Farid não se parecia muito comigo. Tínhamos a mesma pele grossa e bronzeada, os mesmos olhos castanhos, mas ele era relativamente mais alto e mais magro, além de cultivar a barba cerrada e uma cabeleira cacheada. A aparência de Farid não era das melhores, mas, por um motivo indiscutível, isso não o incomodava: era um desempregado. Ele, de todo modo, continuaria ocioso pelo resto da vida, porquanto tinha apenas um dos braços — a razão pela qual o perdera era uma longa história que preferíamos não mencionar.

Assenti ao seu pedido. Uma hora ou outra eu usaria a mesma cartada contra ele novamente.

Farid se preparou para se despedir de uma vez, pois nossos caminhos se separavam, já que eu rumava para fora da floresta, em direção ao Centro. Movido pelo costume, ele levantou sua única mão, preparando-se para acertar minha nuca com mais um de seus tapas.
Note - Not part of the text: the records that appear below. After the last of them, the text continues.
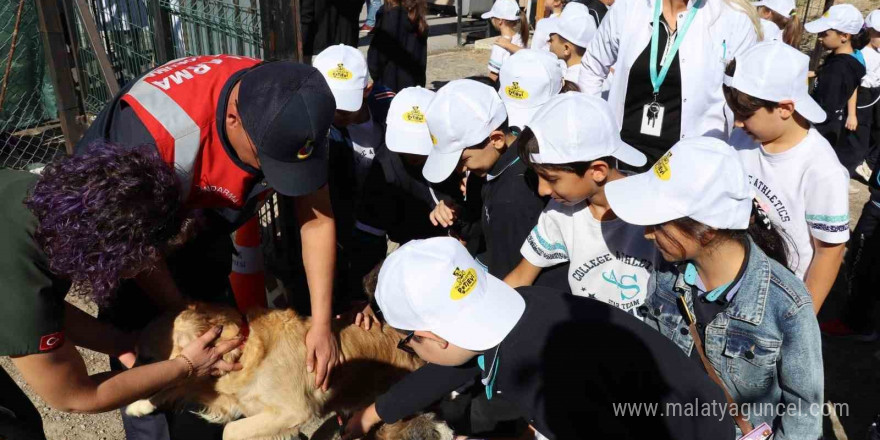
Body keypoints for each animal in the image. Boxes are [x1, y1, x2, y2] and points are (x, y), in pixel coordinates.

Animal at [129, 302, 454, 440]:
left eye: (152, 352)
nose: (131, 365)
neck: (247, 350)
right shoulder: (220, 393)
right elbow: (176, 386)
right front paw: (139, 404)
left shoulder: (293, 411)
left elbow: (230, 431)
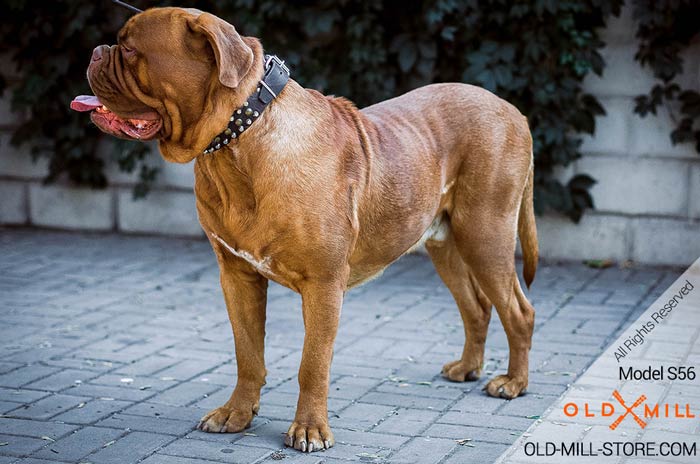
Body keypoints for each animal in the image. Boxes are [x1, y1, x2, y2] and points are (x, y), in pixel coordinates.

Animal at [72, 5, 536, 452]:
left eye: (130, 49)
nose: (95, 51)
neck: (236, 143)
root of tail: (513, 110)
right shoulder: (237, 276)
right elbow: (247, 353)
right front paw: (235, 414)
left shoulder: (324, 284)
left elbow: (312, 364)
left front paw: (310, 430)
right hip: (445, 243)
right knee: (476, 307)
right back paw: (467, 368)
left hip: (485, 233)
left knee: (519, 311)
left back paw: (513, 383)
Quando o fuzilei com os olhos, ele interrompeu a ação, lembrando-se de que deveria ser gentil comigo a fim de garantir meu silêncio.

Agora eu me perguntava por quanto tempo poderia recorrer àquela ameaça até que ela começasse a soar vazia e sem valor. Quanto duraria? Bem, talvez ao menos isso eu conseguisse estimar.